Question

The product of LCM and HCF of two numbers is 48 and their difference is 8. Then the numbers are

Answer 1

SOLUTION :

$\underline{\bf{Given\::}}}}$

The product of L.C.M and H.C.F of two number is 48 & their difference is 8.

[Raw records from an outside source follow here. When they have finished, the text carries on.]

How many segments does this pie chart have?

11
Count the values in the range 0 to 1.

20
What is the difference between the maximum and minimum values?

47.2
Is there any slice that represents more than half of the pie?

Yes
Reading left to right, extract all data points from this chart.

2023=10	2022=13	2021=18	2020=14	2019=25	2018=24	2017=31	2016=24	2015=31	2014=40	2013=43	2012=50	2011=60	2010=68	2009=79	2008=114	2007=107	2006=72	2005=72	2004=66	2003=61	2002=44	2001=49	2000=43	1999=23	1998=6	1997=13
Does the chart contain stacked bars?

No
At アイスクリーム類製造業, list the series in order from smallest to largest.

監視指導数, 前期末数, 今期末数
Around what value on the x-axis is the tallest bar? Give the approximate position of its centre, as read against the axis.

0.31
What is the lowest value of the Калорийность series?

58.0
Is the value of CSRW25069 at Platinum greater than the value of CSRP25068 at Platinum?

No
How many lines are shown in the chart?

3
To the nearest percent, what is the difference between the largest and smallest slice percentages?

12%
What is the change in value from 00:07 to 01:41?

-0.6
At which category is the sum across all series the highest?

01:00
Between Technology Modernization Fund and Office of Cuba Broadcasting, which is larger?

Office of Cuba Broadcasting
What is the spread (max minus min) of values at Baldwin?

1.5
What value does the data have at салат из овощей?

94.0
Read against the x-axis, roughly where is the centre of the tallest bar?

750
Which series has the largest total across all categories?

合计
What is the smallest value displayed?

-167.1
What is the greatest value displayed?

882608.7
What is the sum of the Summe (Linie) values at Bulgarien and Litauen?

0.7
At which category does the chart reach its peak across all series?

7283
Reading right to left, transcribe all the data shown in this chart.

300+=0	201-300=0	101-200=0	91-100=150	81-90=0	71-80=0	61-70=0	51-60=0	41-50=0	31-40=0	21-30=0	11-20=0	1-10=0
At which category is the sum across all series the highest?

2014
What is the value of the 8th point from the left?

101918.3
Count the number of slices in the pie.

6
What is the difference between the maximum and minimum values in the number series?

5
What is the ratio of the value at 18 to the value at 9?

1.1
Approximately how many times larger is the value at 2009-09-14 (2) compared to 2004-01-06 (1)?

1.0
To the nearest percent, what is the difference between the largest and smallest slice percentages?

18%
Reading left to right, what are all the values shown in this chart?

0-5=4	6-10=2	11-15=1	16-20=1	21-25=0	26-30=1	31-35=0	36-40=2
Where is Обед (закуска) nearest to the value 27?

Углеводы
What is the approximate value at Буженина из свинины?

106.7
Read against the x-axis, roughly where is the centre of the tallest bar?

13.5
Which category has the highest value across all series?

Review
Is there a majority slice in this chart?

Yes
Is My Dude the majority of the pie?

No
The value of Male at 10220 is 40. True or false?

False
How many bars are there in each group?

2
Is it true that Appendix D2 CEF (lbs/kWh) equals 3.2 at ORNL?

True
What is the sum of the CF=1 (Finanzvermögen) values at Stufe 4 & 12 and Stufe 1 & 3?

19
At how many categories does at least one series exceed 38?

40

$\underline{\bf{Explanation\::}}}}$

Let the two number be r & m

$\underbrace{\sf{According\:to\:the\:question\::}}}}$

$\longrightarrow\sf{r-m=8}\\\\\longrightarrow\sf{r=8+m....................(1)}$

&

We know that;

$\boxed{\bf{Product\:of\:two\:numbers=H.C.F\times L.C.M}}}}}$

$\longrightarrow\sf{rm=48}\\\\\longrightarrow\sf{(8+m)m=48\:\:\:[from(1)]}\\\\\longrightarrow\sf{8m+m^{2} =48}\\\\\longrightarrow\sf{m^{2} +8m-48=0}$

By using quadratic Formula :

$\boxed{\bf{\frac{-b\pm\sqrt{b^{2}-4ac } }{2a} }}}}$

As we know that given equation compared with ax² + bx + c;

• a = 1
• b = 8
• c = -48

Now;

$\longrightarrow\sf{x=\dfrac{-8\pm\sqrt{(8)^{2} -4\times 1\times (-48)} }{2\times 1} }\\\\\\\longrightarrow\sf{x=\dfrac{-8\pm\sqrt{64+192} }{2}} \\\\\\\longrightarrow\sf{x=\dfrac{-8\pm\sqrt{256} }{2} }\\\\\\\longrightarrow\sf{x=\dfrac{-8\pm16}{2} }\\\\\\\longrightarrow\sf{x=\dfrac{-8+16}{2} \:\:Or\:\:x=\dfrac{-8-16}{2} }\\\\\\\longrightarrow\sf{x=\cancel{\dfrac{8}{2}} \:\:Or\:\: x=\cancel{\dfrac{-24}{2}}}\\\\\\\longrightarrow\bf{x=4\:\:Or\:\:x\neq -12}$

Putting the value of x = 4 (m) in equation (1),we get;

$\longrightarrow\sf{r=8+4}\\\\\longrightarrow\bf{r=12}$

Thus;

The numbers will be 12 & 4 .